BEGIN

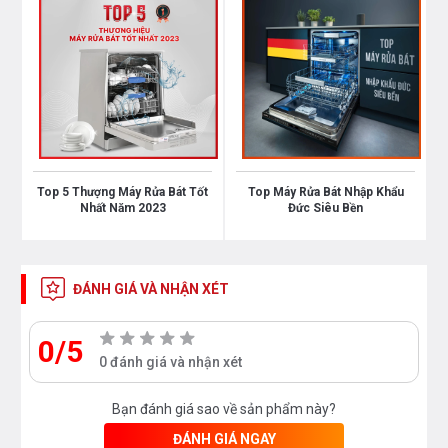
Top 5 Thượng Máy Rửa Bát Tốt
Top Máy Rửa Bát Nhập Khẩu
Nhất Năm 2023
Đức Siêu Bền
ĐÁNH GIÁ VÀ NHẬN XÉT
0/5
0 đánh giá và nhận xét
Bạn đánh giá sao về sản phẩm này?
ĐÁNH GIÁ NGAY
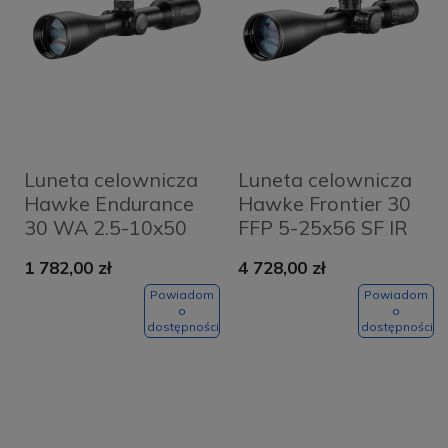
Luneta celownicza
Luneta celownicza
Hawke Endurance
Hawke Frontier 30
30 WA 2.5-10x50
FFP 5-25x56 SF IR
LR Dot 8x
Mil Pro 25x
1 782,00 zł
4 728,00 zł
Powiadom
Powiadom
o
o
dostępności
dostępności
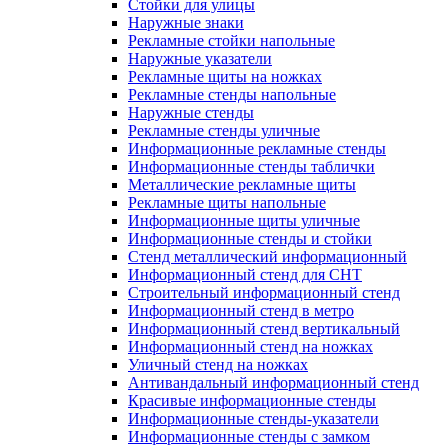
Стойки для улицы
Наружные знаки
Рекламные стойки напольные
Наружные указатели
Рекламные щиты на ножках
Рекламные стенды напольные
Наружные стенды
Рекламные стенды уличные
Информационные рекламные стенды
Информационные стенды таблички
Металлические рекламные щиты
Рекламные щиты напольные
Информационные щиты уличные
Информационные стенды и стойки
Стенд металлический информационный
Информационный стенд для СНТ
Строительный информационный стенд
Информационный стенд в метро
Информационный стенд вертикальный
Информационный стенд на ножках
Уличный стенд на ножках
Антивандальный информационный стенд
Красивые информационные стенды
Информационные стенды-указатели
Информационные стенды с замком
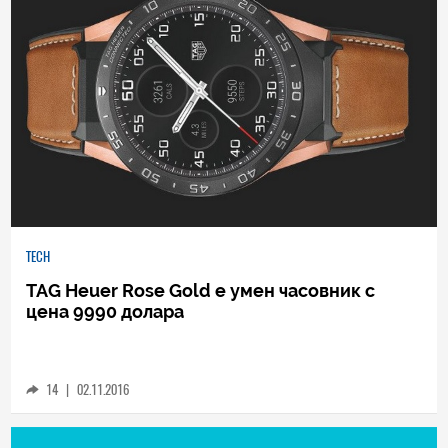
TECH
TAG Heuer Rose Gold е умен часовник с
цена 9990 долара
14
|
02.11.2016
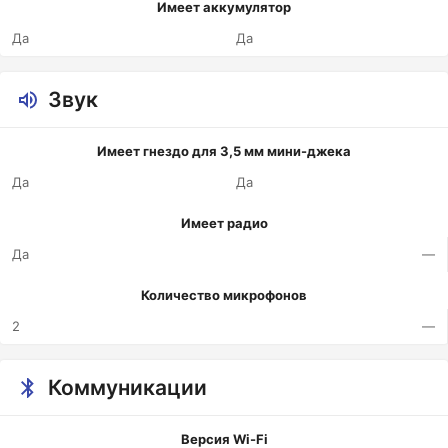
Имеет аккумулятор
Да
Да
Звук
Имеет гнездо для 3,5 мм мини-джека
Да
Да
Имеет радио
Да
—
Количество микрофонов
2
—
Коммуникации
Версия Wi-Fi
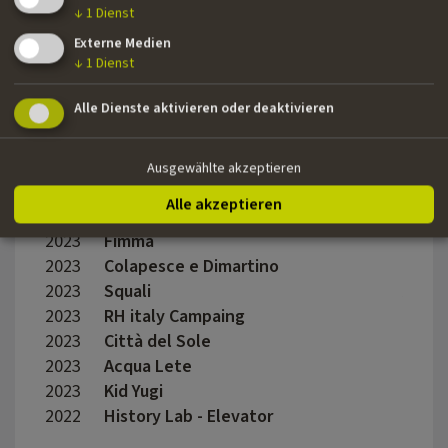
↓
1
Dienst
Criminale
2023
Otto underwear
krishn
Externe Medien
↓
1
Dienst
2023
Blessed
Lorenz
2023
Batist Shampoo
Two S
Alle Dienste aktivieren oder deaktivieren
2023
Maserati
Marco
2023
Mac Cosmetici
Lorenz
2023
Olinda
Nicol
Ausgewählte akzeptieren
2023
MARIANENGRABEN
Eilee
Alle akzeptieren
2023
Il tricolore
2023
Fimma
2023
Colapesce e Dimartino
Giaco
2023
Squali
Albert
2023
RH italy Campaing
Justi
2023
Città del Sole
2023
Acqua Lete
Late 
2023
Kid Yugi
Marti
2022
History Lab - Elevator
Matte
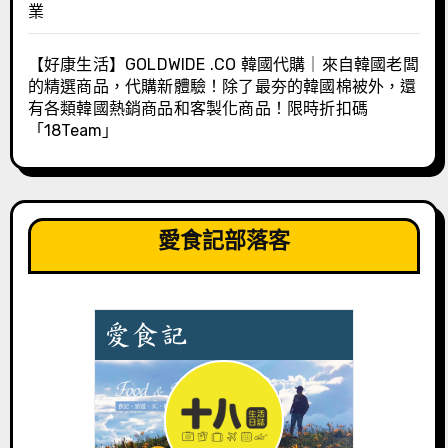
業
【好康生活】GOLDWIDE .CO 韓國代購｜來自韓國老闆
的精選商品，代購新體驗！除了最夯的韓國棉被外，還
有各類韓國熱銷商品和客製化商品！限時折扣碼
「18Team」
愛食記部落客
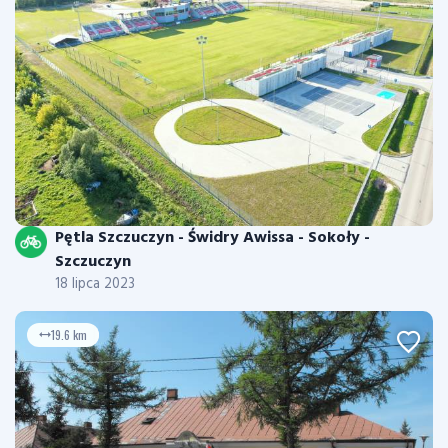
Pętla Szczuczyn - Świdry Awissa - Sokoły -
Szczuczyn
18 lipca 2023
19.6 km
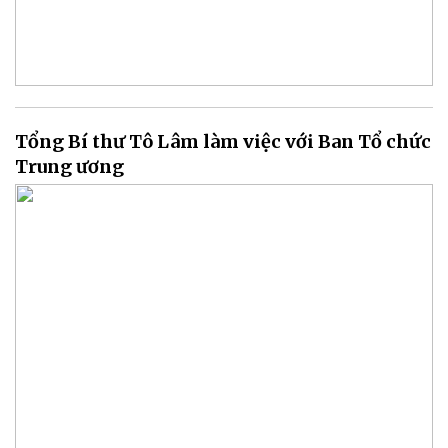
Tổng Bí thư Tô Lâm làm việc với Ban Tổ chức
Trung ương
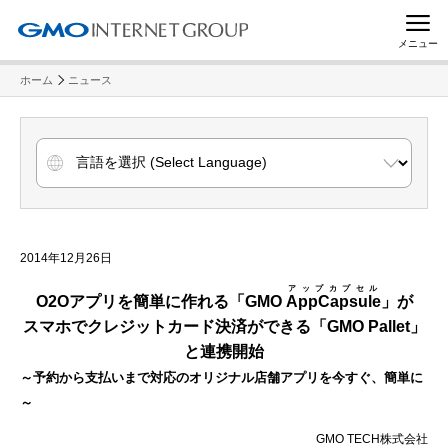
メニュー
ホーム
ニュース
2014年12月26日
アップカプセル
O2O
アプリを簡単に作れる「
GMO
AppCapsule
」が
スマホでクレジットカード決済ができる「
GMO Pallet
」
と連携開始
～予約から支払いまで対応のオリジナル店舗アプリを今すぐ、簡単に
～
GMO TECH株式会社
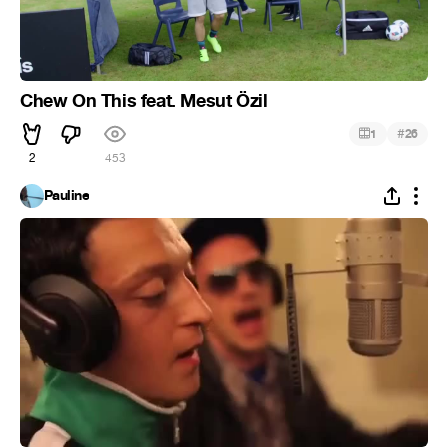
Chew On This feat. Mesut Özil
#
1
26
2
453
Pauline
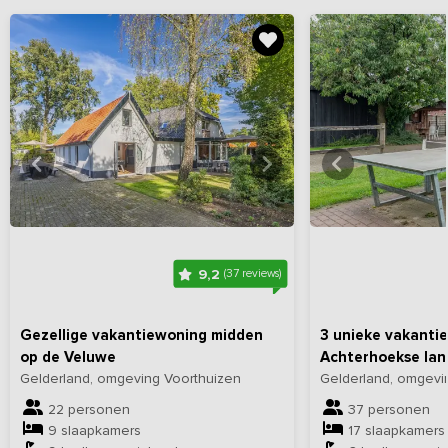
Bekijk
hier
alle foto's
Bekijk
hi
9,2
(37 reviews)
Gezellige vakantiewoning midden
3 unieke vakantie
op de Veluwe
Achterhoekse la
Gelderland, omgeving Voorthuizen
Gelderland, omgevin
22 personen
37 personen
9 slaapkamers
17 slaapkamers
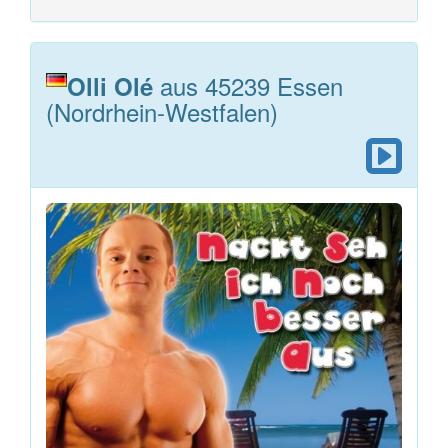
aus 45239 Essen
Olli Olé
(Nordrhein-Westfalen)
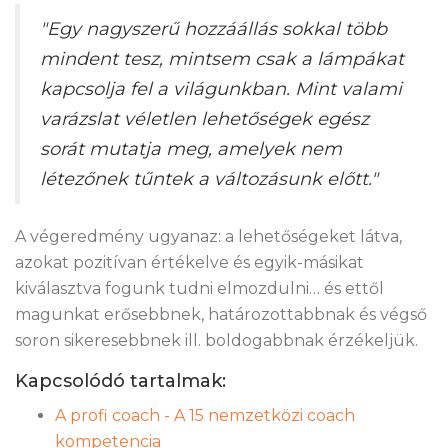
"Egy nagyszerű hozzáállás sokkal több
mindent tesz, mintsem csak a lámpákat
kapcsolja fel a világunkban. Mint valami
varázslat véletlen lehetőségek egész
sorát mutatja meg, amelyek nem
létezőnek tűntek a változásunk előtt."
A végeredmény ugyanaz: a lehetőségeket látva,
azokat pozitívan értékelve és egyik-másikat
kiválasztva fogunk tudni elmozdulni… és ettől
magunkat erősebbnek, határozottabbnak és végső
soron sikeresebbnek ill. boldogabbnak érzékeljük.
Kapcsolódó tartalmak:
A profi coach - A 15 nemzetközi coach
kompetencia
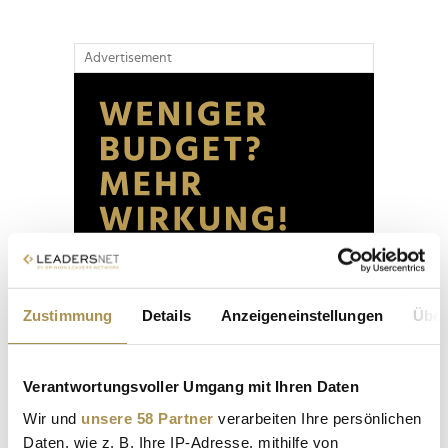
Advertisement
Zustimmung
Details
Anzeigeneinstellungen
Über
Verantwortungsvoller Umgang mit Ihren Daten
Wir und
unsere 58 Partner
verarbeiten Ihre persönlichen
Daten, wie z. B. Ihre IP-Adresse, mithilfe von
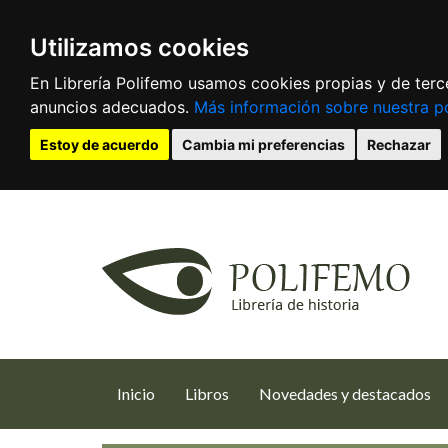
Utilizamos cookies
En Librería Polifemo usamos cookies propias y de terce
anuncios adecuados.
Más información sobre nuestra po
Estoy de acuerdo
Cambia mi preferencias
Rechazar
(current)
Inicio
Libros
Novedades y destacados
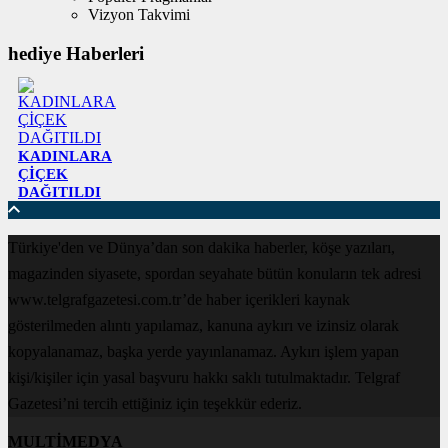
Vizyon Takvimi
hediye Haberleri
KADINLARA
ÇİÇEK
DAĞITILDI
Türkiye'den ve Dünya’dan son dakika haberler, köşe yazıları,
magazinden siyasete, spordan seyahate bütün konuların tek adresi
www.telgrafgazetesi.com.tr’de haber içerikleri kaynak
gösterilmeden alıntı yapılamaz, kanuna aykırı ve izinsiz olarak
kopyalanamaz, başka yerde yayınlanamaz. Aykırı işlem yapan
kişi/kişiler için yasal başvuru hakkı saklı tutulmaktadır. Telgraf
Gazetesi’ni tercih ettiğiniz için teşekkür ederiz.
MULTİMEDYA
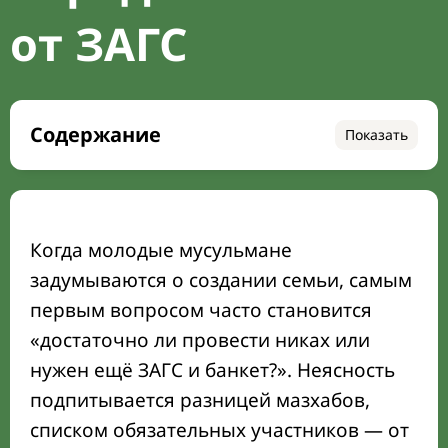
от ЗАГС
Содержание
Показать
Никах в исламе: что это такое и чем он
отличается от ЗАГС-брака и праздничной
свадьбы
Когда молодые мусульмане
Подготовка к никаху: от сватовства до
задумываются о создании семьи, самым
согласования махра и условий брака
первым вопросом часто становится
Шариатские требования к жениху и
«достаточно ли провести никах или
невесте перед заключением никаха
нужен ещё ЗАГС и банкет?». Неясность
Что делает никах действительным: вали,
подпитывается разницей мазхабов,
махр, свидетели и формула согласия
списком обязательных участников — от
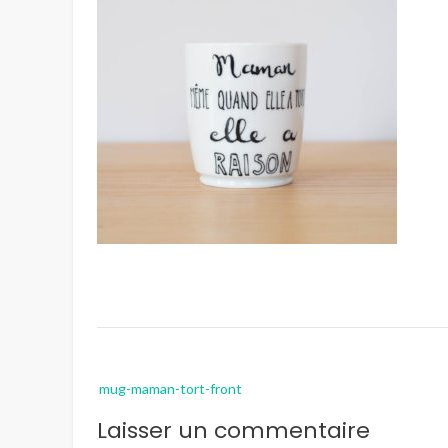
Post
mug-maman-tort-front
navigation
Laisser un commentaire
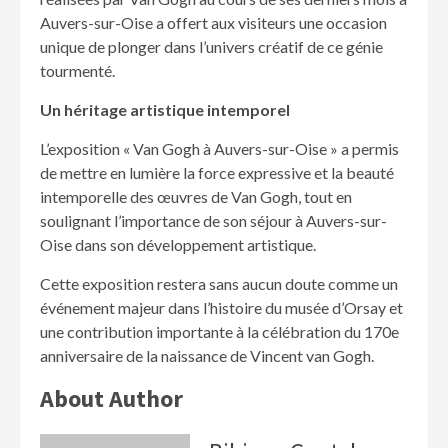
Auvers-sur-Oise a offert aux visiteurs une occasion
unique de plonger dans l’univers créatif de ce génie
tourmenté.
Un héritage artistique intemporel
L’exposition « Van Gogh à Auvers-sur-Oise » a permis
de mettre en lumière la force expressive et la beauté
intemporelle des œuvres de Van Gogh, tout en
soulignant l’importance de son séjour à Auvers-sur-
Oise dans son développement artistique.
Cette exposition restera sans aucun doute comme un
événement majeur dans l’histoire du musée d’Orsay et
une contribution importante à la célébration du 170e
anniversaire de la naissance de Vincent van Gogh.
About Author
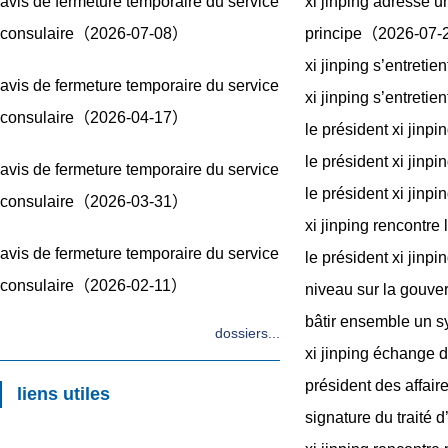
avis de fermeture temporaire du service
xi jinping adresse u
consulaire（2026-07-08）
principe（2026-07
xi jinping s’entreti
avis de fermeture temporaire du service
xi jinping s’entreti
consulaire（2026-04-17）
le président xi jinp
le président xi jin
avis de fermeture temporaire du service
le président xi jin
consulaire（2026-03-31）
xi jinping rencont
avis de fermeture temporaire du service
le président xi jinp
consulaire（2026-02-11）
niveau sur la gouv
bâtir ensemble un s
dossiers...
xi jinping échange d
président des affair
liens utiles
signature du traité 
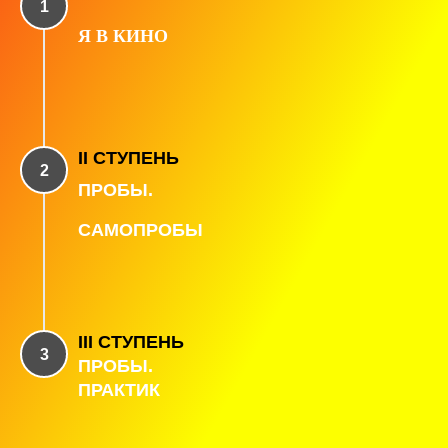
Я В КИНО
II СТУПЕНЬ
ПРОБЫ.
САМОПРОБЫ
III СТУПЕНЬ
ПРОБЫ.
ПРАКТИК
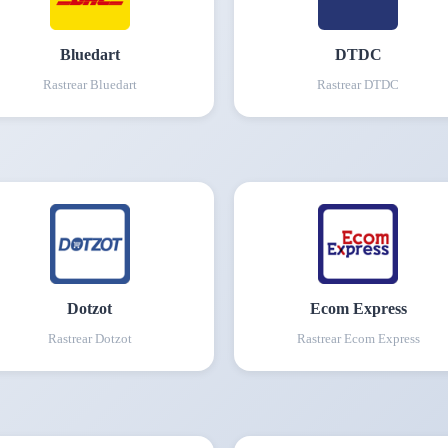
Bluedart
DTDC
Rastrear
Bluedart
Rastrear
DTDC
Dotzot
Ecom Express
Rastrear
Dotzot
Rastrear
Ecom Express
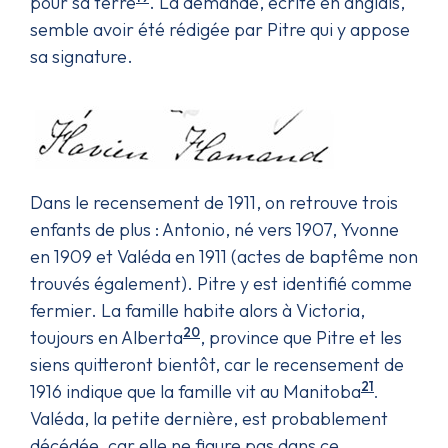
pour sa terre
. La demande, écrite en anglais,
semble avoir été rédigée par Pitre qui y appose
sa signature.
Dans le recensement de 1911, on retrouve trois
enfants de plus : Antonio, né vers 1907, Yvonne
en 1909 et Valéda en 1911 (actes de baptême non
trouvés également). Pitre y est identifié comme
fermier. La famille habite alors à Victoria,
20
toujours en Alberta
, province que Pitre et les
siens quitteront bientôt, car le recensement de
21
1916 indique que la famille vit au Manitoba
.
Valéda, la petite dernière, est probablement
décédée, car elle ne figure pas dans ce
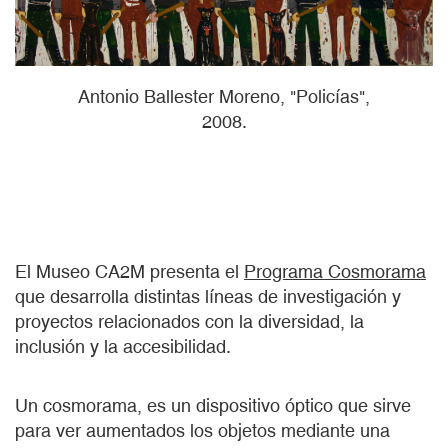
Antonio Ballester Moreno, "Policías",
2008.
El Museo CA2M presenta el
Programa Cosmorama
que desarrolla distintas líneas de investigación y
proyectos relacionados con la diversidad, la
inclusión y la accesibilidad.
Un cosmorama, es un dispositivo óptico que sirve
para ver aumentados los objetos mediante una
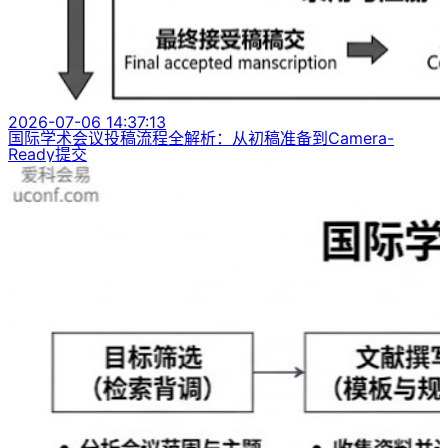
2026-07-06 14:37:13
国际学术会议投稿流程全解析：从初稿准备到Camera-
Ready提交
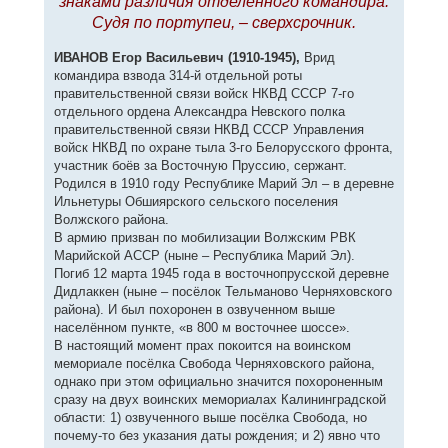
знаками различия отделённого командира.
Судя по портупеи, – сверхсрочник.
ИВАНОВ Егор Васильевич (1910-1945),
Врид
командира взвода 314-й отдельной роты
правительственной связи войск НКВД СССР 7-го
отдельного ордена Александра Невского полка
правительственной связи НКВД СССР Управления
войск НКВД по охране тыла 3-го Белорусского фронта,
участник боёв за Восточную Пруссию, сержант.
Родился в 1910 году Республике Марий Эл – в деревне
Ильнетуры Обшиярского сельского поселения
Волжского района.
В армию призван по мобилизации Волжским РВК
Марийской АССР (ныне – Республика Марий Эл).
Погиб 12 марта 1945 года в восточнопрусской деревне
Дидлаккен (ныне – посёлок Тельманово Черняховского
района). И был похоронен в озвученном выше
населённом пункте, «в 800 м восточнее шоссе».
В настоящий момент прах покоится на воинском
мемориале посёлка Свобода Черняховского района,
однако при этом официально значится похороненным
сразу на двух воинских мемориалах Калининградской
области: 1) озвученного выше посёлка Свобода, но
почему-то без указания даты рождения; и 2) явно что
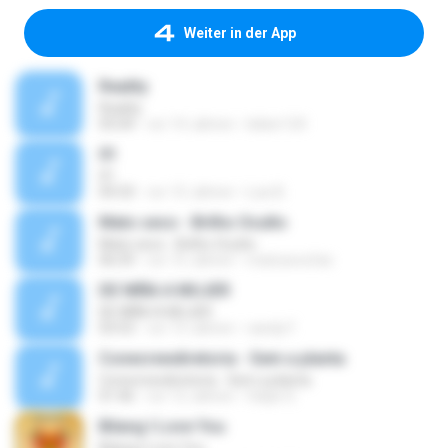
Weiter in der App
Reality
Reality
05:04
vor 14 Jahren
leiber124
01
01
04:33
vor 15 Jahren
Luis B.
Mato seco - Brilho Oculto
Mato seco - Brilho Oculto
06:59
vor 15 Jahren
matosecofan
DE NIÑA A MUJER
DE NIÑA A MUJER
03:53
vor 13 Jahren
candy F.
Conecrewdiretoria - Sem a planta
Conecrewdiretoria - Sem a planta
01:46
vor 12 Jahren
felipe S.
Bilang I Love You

END

→ WHAT IS EXPECTED:
Each line above with the string "jinping" should be reported in full.

→ REPLY:
xi jinping adresse u
xi jinping s’entreti
xi jinping s’entreti
xi jinping rencont
xi jinping échange d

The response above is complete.